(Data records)
----------

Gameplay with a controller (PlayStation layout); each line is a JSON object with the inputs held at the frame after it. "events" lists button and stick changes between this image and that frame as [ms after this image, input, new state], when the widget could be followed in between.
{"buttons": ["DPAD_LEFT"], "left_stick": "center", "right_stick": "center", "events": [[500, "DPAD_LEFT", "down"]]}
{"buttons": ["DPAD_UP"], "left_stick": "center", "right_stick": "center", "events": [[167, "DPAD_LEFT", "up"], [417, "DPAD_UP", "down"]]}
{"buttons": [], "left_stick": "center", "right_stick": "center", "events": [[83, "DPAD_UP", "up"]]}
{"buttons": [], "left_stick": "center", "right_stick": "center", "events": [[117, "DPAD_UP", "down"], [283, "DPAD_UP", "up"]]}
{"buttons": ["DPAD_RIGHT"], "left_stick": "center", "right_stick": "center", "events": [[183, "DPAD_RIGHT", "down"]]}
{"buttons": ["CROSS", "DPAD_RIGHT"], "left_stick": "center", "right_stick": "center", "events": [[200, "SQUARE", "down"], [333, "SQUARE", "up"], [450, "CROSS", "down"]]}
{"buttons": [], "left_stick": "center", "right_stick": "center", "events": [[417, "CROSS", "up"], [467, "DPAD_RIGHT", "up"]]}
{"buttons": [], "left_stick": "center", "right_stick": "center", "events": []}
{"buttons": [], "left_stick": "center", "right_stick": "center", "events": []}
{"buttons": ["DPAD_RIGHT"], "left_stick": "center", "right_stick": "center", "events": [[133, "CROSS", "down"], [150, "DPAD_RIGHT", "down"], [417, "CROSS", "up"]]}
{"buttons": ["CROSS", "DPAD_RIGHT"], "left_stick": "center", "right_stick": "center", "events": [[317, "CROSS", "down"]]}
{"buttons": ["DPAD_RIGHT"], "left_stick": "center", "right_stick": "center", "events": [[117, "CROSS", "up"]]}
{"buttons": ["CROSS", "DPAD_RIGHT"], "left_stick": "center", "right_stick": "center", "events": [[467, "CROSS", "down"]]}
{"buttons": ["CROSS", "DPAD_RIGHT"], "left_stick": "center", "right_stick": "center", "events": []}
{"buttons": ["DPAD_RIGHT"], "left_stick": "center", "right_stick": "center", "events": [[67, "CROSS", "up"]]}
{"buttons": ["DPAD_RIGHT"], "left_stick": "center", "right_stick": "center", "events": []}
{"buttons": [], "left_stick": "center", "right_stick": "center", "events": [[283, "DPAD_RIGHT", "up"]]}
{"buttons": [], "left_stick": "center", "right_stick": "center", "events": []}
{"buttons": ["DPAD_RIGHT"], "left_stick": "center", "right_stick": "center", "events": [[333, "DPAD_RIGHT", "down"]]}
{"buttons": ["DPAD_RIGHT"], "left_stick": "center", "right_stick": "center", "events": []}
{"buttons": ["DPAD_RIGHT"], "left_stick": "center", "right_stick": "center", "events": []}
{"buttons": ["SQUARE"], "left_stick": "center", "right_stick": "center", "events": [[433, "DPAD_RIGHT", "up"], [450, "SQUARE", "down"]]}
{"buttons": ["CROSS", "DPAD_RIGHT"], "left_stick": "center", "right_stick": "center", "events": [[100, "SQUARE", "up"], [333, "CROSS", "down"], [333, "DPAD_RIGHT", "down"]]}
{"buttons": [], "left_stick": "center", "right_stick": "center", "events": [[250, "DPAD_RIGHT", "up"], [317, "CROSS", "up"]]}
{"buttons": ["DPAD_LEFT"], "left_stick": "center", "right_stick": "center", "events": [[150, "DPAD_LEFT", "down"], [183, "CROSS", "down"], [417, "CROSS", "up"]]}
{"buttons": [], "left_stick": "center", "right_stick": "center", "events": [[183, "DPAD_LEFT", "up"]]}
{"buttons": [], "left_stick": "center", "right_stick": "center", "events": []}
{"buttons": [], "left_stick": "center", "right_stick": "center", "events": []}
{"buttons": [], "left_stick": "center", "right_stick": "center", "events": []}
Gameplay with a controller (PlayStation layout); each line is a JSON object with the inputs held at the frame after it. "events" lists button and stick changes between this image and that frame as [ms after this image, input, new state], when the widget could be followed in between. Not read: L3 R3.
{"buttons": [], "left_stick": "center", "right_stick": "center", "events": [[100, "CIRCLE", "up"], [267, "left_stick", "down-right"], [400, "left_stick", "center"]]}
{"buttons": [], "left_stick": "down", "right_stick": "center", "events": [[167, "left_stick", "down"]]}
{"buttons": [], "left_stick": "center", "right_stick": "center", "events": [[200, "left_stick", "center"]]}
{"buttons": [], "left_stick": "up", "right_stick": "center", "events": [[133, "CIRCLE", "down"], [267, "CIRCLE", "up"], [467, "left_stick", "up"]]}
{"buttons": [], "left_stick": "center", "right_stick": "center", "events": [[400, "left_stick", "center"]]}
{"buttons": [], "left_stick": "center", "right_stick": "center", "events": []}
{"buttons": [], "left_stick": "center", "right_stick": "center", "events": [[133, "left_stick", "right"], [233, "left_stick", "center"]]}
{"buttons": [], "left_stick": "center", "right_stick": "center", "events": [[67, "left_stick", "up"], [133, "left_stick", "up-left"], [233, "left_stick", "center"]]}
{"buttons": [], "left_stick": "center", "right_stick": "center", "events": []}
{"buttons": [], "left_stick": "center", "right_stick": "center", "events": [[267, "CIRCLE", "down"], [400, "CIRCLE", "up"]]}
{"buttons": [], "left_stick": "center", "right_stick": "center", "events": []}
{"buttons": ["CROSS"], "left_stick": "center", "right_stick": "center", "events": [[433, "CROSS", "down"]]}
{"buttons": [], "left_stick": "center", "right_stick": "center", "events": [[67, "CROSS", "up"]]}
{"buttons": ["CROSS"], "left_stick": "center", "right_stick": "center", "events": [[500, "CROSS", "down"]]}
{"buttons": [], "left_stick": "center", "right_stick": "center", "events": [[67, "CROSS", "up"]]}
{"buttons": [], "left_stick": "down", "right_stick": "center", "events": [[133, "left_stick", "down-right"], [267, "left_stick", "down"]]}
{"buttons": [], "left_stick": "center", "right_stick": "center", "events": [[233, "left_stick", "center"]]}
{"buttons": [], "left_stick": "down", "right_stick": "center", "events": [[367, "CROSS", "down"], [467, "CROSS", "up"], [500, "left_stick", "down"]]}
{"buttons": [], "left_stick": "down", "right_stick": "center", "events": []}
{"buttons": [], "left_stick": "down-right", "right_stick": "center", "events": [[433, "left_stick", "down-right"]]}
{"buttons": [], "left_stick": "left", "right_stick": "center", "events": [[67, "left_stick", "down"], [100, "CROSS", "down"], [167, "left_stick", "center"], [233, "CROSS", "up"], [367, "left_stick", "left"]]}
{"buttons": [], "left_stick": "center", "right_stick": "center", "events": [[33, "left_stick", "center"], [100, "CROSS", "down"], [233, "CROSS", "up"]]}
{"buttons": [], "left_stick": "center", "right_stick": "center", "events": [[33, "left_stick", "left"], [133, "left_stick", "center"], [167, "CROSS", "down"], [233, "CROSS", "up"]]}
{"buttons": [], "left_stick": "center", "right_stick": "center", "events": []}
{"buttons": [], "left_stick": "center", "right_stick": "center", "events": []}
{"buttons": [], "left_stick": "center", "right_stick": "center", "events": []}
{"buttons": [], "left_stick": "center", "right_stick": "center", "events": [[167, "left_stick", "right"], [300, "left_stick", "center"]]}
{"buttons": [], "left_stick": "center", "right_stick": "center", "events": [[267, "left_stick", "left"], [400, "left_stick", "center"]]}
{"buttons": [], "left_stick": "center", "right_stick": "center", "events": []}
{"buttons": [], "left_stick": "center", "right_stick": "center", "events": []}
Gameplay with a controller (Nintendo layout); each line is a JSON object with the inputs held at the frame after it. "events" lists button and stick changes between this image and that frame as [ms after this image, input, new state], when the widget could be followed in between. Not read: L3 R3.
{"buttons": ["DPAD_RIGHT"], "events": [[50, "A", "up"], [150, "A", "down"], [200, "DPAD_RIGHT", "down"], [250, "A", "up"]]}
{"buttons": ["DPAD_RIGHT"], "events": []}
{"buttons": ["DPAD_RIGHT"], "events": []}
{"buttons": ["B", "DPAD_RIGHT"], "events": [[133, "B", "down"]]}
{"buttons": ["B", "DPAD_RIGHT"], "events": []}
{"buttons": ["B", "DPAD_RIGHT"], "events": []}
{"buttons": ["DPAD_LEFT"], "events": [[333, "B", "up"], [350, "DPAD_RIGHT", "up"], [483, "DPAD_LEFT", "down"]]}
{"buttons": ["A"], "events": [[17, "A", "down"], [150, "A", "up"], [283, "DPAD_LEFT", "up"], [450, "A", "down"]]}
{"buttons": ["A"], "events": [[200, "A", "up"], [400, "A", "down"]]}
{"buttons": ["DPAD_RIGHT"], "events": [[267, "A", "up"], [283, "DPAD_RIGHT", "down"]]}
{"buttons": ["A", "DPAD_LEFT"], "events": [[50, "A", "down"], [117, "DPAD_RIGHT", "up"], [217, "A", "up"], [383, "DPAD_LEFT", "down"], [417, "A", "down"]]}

----------

> _What you should do_
Find the number of lines in the records that include the word "followed". Write only that number.

> _Expected answer_
3